ChIP-seq starts with covalent cross-linking of DNA with interacting proteins, then shearing of chromatin into fragments, followed by enrichment of the protein of interest with its bound DNA by immunoprecipitation using an antibody specific for the protein. Subsequently, after dissociating the enriched protein-DNA complex, the released DNA fragments are subjected to sequencing. One key experimental factor in the ChIP-Seq process is the quality of the antibody used in the enrichment step, as the use of a poor-quality antibody can lead to high experimental noise due to non-specific precipitation of DNA fragments.
NUSeq accepts ChIP DNA, as well as input DNA, for sequencing library construction and then sequencing. Please see below for sample submission guidelines.
ChIP-seq Library Prep Pricing
Library prep costs are listed on the Core Pricing page.

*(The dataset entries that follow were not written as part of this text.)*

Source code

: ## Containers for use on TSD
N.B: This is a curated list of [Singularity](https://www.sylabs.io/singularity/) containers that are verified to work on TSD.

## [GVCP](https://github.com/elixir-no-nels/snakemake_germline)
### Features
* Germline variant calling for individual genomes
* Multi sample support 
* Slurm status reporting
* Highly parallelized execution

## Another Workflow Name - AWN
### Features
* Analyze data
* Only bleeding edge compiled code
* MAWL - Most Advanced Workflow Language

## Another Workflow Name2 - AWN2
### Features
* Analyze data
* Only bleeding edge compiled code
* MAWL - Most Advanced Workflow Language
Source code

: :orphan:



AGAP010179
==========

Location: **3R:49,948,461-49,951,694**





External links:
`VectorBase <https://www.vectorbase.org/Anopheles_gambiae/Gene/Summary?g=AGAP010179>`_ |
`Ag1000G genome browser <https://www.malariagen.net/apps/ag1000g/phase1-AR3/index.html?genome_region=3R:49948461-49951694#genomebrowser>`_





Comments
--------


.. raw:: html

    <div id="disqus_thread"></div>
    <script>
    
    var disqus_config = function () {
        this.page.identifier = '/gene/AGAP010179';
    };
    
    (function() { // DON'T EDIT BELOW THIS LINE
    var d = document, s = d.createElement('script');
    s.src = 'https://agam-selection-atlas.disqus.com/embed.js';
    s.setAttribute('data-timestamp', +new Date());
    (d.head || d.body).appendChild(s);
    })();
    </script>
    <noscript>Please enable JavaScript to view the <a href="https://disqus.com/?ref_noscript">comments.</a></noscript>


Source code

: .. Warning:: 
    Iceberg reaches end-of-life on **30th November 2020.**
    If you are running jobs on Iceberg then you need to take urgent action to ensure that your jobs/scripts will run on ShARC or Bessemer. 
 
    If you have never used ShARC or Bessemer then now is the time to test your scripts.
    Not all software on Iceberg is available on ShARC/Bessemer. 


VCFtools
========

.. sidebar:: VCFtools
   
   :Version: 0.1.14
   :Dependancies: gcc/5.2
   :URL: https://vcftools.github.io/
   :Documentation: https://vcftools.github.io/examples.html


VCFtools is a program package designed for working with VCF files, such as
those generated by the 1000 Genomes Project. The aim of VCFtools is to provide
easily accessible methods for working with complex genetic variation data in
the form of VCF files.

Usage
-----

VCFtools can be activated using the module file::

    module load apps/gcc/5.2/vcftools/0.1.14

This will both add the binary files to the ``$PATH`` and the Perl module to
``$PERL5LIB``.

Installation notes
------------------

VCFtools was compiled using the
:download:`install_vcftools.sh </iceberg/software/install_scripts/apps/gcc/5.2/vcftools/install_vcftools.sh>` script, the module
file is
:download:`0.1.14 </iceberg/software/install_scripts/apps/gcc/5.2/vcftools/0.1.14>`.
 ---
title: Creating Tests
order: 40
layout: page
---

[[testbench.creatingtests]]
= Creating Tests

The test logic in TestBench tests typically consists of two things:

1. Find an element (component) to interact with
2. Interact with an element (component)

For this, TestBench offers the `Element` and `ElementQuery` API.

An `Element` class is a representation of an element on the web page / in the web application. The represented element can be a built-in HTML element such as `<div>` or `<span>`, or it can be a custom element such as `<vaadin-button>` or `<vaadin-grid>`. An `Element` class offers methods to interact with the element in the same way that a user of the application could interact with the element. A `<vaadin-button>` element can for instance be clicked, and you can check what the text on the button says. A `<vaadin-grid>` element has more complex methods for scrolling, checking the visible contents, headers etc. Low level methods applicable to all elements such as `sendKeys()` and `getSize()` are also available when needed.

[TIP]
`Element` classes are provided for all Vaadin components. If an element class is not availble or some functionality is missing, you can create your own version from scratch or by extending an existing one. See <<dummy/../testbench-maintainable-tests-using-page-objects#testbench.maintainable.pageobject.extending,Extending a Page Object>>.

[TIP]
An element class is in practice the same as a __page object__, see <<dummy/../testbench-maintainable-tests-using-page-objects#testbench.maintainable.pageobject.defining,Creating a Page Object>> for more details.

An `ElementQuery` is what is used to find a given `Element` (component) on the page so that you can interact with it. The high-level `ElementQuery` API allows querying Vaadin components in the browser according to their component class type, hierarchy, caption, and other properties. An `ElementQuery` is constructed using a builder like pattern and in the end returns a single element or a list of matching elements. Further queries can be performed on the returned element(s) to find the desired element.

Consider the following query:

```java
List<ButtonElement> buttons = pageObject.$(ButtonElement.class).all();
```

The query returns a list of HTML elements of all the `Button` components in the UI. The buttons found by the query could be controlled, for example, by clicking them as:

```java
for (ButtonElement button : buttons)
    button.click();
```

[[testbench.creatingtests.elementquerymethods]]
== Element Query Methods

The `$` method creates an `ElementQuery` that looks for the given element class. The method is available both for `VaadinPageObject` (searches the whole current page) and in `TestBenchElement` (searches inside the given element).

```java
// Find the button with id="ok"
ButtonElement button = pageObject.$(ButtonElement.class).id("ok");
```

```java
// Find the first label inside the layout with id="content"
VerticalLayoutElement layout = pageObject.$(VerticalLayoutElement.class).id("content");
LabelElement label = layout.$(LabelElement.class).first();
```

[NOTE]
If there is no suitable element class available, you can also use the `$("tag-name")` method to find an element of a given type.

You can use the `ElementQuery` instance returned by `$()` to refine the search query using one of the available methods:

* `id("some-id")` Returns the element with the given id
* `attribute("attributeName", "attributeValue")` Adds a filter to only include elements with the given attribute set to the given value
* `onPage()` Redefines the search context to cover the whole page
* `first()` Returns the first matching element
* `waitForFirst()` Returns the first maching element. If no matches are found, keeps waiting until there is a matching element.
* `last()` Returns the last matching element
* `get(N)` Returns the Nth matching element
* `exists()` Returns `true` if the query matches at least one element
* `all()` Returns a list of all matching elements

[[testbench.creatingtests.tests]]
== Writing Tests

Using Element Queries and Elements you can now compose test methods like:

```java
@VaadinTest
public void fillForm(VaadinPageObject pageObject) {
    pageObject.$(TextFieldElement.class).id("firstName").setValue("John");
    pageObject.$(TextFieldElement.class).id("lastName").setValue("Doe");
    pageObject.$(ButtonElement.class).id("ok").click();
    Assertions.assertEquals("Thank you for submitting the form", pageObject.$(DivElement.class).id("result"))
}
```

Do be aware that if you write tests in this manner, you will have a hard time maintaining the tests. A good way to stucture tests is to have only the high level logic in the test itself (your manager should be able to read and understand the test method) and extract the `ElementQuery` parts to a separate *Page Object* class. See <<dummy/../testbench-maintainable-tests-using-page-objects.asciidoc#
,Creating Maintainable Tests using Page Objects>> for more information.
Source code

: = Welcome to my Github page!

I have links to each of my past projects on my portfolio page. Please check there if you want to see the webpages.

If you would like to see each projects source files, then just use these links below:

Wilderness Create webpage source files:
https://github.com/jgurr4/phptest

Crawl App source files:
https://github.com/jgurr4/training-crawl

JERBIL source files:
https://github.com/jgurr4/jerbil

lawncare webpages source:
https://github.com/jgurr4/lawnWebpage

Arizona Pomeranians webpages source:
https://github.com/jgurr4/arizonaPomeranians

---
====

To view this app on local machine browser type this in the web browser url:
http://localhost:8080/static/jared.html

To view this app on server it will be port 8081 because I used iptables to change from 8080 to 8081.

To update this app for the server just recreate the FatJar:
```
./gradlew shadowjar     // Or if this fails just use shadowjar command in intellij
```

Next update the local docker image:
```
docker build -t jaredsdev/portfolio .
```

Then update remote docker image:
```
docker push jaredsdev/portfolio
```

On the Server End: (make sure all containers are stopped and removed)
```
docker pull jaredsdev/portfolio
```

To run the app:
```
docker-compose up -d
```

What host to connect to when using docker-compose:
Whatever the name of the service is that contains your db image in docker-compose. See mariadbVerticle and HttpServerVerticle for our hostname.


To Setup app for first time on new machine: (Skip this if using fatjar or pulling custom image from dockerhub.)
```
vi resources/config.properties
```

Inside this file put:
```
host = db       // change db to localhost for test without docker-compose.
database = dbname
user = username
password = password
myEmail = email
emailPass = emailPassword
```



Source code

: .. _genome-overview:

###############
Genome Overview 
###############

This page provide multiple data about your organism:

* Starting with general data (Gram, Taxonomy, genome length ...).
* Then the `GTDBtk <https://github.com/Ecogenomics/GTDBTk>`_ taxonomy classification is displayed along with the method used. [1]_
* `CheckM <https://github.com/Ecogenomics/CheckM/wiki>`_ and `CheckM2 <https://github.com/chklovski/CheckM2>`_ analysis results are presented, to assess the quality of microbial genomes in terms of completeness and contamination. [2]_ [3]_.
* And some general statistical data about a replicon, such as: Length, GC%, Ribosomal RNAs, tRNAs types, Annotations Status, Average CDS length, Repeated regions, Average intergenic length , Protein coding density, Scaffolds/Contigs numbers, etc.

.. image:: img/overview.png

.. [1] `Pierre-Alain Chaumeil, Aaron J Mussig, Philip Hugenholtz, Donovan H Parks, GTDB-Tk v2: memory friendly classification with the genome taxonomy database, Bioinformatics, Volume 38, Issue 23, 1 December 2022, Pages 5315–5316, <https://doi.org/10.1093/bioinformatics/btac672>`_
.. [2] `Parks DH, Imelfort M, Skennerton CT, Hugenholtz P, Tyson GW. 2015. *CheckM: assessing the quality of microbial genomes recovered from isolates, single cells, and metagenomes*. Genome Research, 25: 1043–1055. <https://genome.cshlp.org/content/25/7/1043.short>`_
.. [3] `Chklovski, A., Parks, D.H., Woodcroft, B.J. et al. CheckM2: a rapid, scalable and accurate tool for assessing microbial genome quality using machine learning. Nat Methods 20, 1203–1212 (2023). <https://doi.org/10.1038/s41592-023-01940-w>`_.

A single-end 75 bp run is sufficient for most cases. Use of paired-end and/or longer reads may help reads alignment, especially to repetitive regions. For run cost of the different sequencing options, please check our pricing structure.
For library prep, 10 ng of ChIP and input DNA is required. For DNA quantification, fluorometric-based methods, such as Qubit or PicoGreen, are preferred. Spectrophotometric-based methods, such as Nanodrop, may not be accurate.
Data analysis is provided upon request. Standard ChIP-seq bioinformatics service includes sequencing data QC, alignment and peak calling. Learn more about bioinformatics services.
ChIP-seq data is stored on the NUSeq server space for one year from the date of generation. It is recommended to transfer data files to the user's own space after they are generated.